The order requires cable operators that don’t now offer a self-installation option for gear they lease to let subscribers by Nov. 1, 2011, install any CableCARD product on their own, without a visit from a technician, Murray said. Companies that already offer self-installation of their own leased gear must do so by Aug. 1 for products bought at retail, he said. Cable companies must let subscribers using third-party consumer electronics devices get all channels they pay for that are transmitted using switched-digital video technology by August as well, Murray said. Certain device output requirements take effect that month, while device functionality requirements are effective in December 2012, he said. He said all other parts of the mandates take effect when notice of the rules appear in the Federal Register with publication of the order, http://xrl.us/bh4mqm.

"Under our existing rules, it’s been more difficult for consumers to use set-top boxes bought at retail than to use boxes leased from the cable operator,” Genachowski said: “As the National Broadband Plan recognized, the current CableCARD approach isn’t working” and “we've been humbled by the experience” in recent years with the cards. “A key element of unleashing innovation through the TV is increased interoperability between a consumer’s pay-TV programming stream and the consumer’s broadband stream of data, so that innovators can design applications that integrate pay-TV programming and other Internet content.” Also as detailed in the broadband plan, “this could be made possible by a gateway device to the consumer’s home,” he said.

"The commission has learned from past failures by adopting a more flexible approach to technical standards and requirements” and by making sure “costly network upgrades are not necessary to support” devices for operators using switched digital video, Commissioner Meredith Baker said.

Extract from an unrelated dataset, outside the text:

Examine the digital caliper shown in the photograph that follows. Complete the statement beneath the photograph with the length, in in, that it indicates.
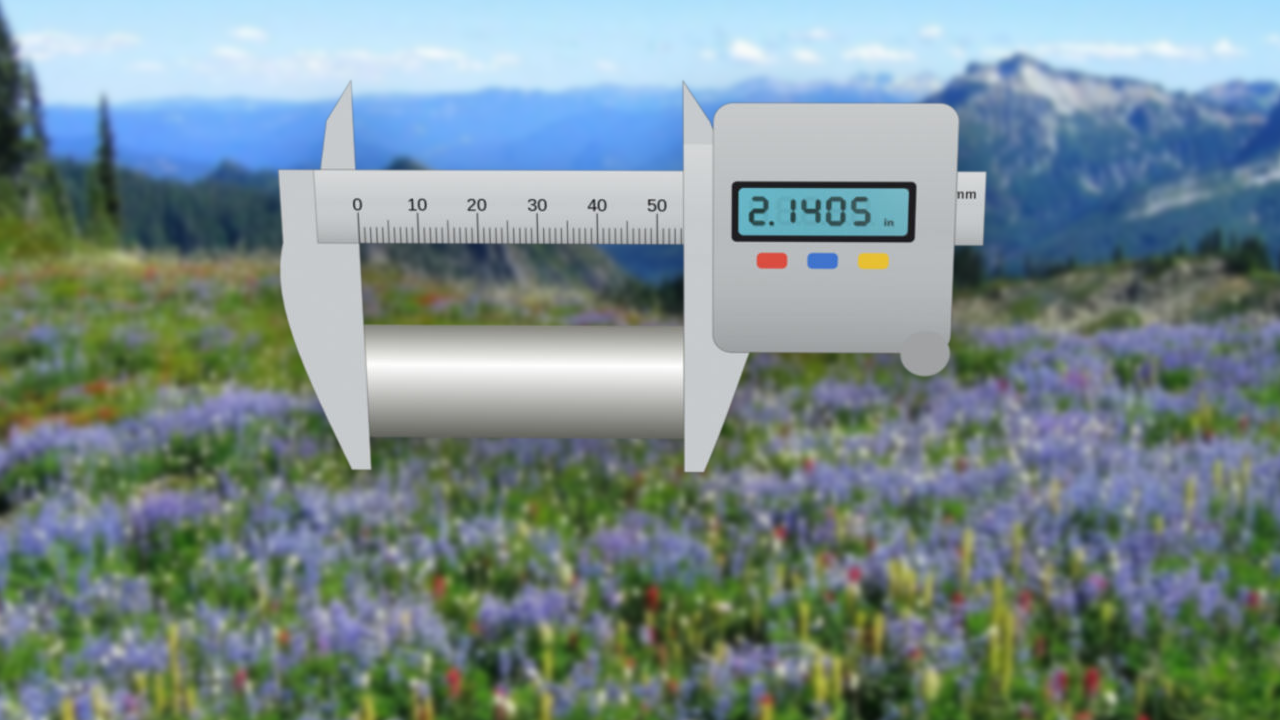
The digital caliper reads 2.1405 in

Commissioner Mignon Clyburn said the order incorporates “an improved process for consumers to file complaints if they believe cable companies aren’t doing all we require.” The low cost of the one-way HD set-tops without DVRs the commission is allowing to be used without CableCARDs “should help drive deployment of digital networks more quickly,” Commissioner Robert McDowell said. As a result of “compromise efforts,” the order is “focusing on functionalities, rather than specified standards” for the use of any Internet Protocol connection in two-way HD set-tops, he added. The commission isn’t requiring the one-way boxes to incorporate IP outputs, Murray said.